→ **The task**:
Please pull out every line of the records that contains the word "said".

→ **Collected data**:
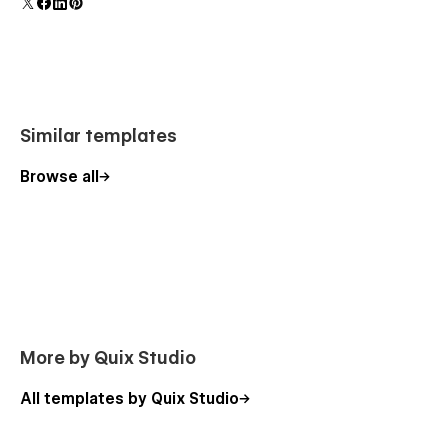
polish and usability.
Similar templates
Browse all
More by Quix Studio
All templates by Quix Studio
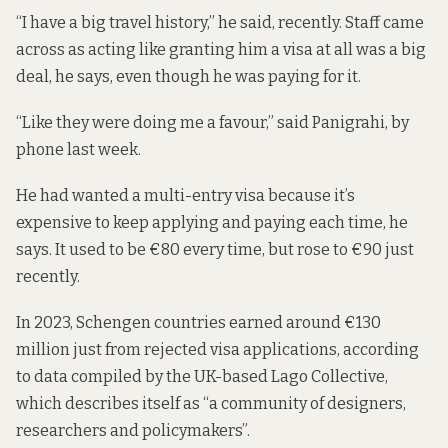
“I have a big travel history,” he said, recently. Staff came
across as acting like granting him a visa at all was a big
deal, he says, even though he was paying for it.
“Like they were doing me a favour,” said Panigrahi, by
phone last week.
He had wanted a multi-entry visa because it’s
expensive to keep applying and paying each time, he
says. It used to be €80 every time, but
rose to €90
just
recently.
In 2023, Schengen countries earned around €130
million just from rejected visa applications,
according
to data compiled
by the UK-based
Lago Collective
,
which describes itself as “a community of designers,
researchers and policymakers”.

→ **Result for this exercise**:
“I have a big travel history,” he said, recently. Staff came
“Like they were doing me a favour,” said Panigrahi, by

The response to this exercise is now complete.